Dorothy and even Toto I suppose, in his canine sort of way, like so many of us, couldn't wait to cross to the other side. Having survived a storm of no less intensity than hers, I have touched down and am ready to tell you what I saw and learned spinning around in that vortex that was the first 6 months after opening BLU Boy Chocolate Cafe and Cakery.
Top 6 Secret Tips for Opening a New Business (Part 1)
6. While you can spend years imagining "What it's going to be like to have your own shop" the reality is in fact quite a different thing.
For whatever reason, in spite of everyone around me telling me the contrary, I somehow thought I would have more time just running a chocolaterie/patisserie than I did running the catering business full time and being a physician full time. Well I don't have more time. I replaced 2 jobs with 1 and somehow I am working twice as hard. All I know is that it's easy being a doctor. Don't laugh. I'm serious.
5. Find a mentor, grab on, and don't let her go.
I work very hard at what I do. It's one thing my father passed on to me. But it was due to wonderful luck and 1 person's remarkable act of kindness that I have a business mentor who has helped to keep me steady and true while navigating a most often unfamiliar and uncertain path. Everyone who ever thought you could do it all by yourself reconsider. One of the best pieces of advice I have received came to me late one night while I was a medical resident in pediatrics. Direct from a "made for T.V. movie" is my story of being on call, sitting at the nurses station in the middle of the night tending to a very sick child. As the medical resident in charge, the child's well being was my responsibility. Young, green, and feeling completely out of my element, a wise old nurse came, sat next to me (I'm not kidding here) and said, "NEVER worry alone."
4. Be true to yourself and all the people you encounter as part of your business.
Operating a small independent business frankly, is tough. For a whole lot of reasons every day is faced with one challenge or another. "David, it's too hot and the chickens aren't laying enough eggs." OK, I feel for the poor dears but now where am I going to get the eggs I needed today to make the cakes I said I would make for tomorrow? "I understand Mr. Fletcher that the thermostat on your REFRIGERATOR is broken and is too cold and everything in it is FREEZING but I can't provide you with service until next week." Alright, I understand that I am not the only one with a refrigerator but what am I supposed to do TODAY? "Hey Budd, I know you didn't order those 3 cases of salted butter but that's what they sent." But I don't want my butter cream to taste like a movie theater popcorn! You see, it would be pretty easy to start down the path of bitterness, cynicism, and chicanery. Sometimes it might actually help to get things accomplished BUT there is always a price. Sure, it would be a much easier response, when asked by a customer to make a 1/2 dozen cookies from her grandmother's favorite recipe, to say "let me get back to you on that" and then never return the phone call. But the greater value, I believe, comes in explaining that "no doubt this wonderful cookie deserves to be resurrected, I am going to have to charge you so much in labor and non-standard ingredients that maybe these 6 cookies are not really worth it." Be honest and sincere in every interaction because at the end of the day whatever tiny bit of rest you might get has to be peaceful.

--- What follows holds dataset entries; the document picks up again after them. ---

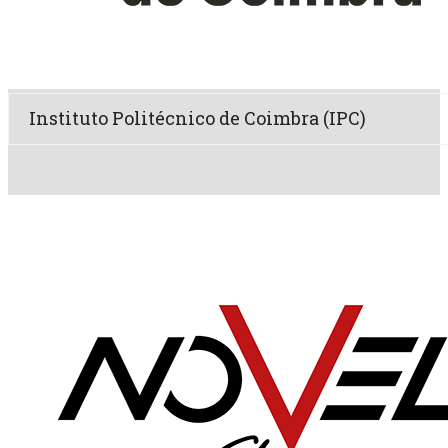
Instituto Politécnico de Coimbra (IPC)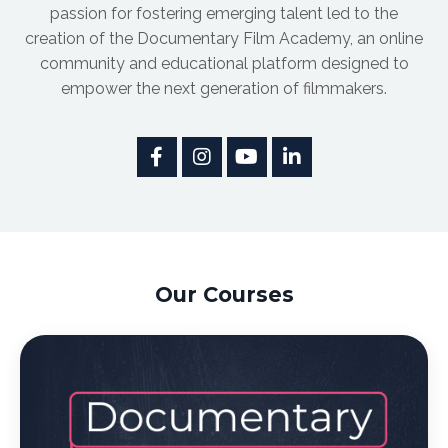
passion for fostering emerging talent led to the
creation of the Documentary Film Academy, an online
community and educational platform designed to
empower the next generation of filmmakers.
Our Courses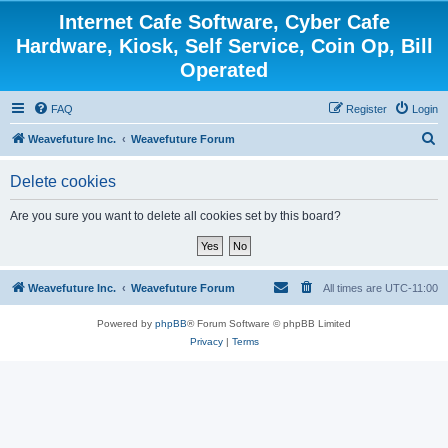
Internet Cafe Software, Cyber Cafe
Hardware, Kiosk, Self Service, Coin Op, Bill
Operated
FAQ
Register
Login
S
Weavefuture Inc.
Weavefuture Forum
e
Delete cookies
a
r
Are you sure you want to delete all cookies set by this board?
c
h
Weavefuture Inc.
Weavefuture Forum
All times are
UTC-11:00
Powered by
phpBB
® Forum Software © phpBB Limited
Privacy
|
Terms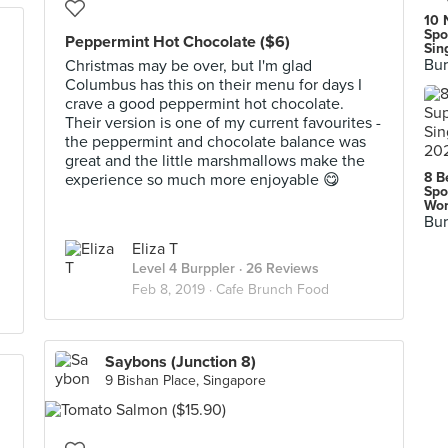
10 
Spo
Peppermint Hot Chocolate ($6)
Sin
Bur
Christmas may be over, but I'm glad
Columbus has this on their menu for days I
crave a good peppermint hot chocolate.
Their version is one of my current favourites -
the peppermint and chocolate balance was
great and the little marshmallows make the
8 B
experience so much more enjoyable 😋
Spo
Wor
Bur
Eliza T
Level 4 Burppler
· 26 Reviews
Feb 8, 2019 ·
Cafe Brunch Food
Saybons (Junction 8)
9 Bishan Place, Singapore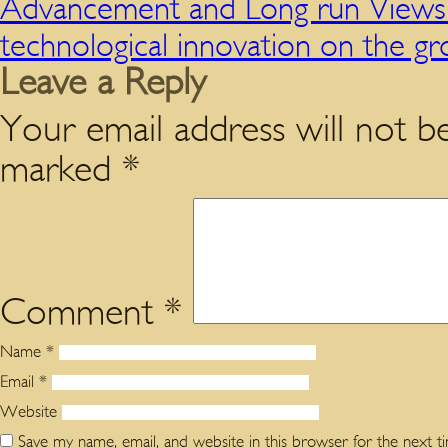
Advancement and Long run Views 
technological innovation on the 
Leave a Reply
Your email address will not be
marked
*
Comment
*
Name
*
Email
*
Website
Save my name, email, and website in this browser for the next 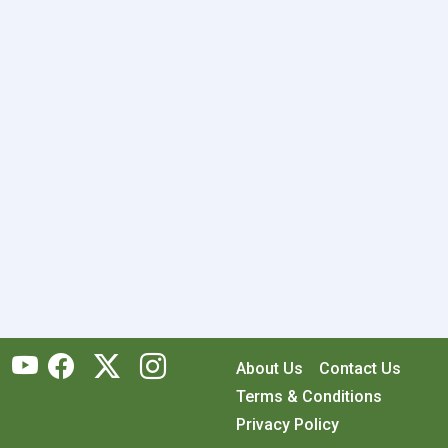
About Us
Contact Us
Terms & Conditions
Privacy Policy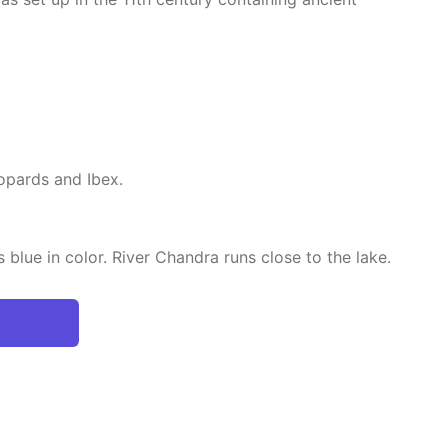
opards and Ibex.
 blue in color. River Chandra runs close to the lake.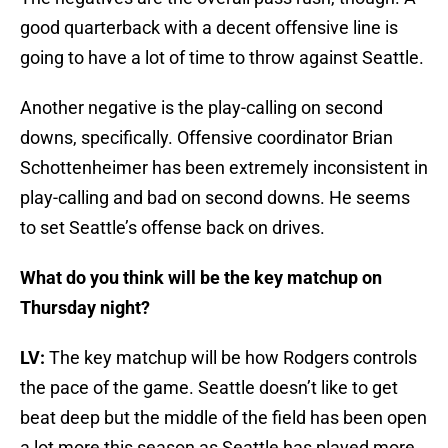
good quarterback with a decent offensive line is
going to have a lot of time to throw against Seattle.
Another negative is the play-calling on second
downs, specifically. Offensive coordinator Brian
Schottenheimer has been extremely inconsistent in
play-calling and bad on second downs. He seems
to set Seattle’s offense back on drives.
What do you think will be the key matchup on
Thursday night?
LV:
The key matchup will be how Rodgers controls
the pace of the game. Seattle doesn’t like to get
beat deep but the middle of the field has been open
a lot more this season as Seattle has played more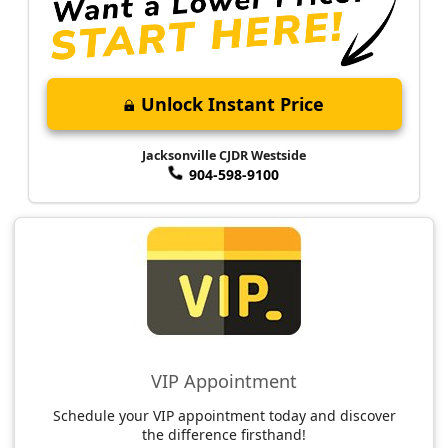
Unlock Instant Price
Jacksonville CJDR Westside
904-598-9100
VIP Appointment
Schedule your VIP appointment today and discover
the difference firsthand!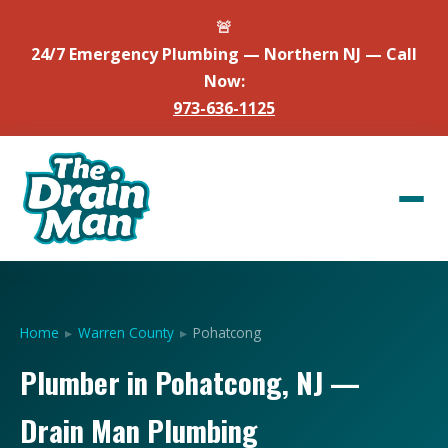
🚨
24/7 Emergency Plumbing — Northern NJ — Call
Now:
973-636-1125
Home
▸
Warren County
▸
Pohatcong
Plumber in Pohatcong, NJ —
Drain Man Plumbing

3. The first chance you get begin working to achieve balance in your life.
Truth is I haven't fully figured this one out but every fiber of my being knows it to be true.
2. Surround yourself with people smarter than you are and don't feel threatened by them.
Some how, through no wizened or experienced action of my own, I have the pleasure of working with a great staff. They make coming to work fun and oddly enough make leaving work even remotely possible. Without them, this vision I have turned into reality would not be possible. And for those of you business owners who repeatedly say it's hard to find good help in a college town I say to you, "You are flat out wrong. It's you that is the problem. Re-evaluate who you are as an employer and open your eyes to the sea of wonderful, enthusiastic, young people around you who are willing to invest in creating something special".
1. Don't forget that you did this on purpose.
When you wake up in the middle amidst all the mess and stress (trust me you will) it's very easy to forget that you created the path you are traveling. Remind yourself that it's great to be your own boss. It's wonderful to make the decisions (for better or for worse). It's rewarding to treat you customers the way you would want to be treated and see that it makes a difference (not in sales but in your and their day). Remind yourself that not everyone gets to play with 40 pounds of chocolate every day!
There you go.
Finally, feeling as if my head is a bit above water, I will share with you that my goal is to post much more often than months past. But remember, "The road to Hell is paved with good intentions....and chocolate." Really, really good chocolate.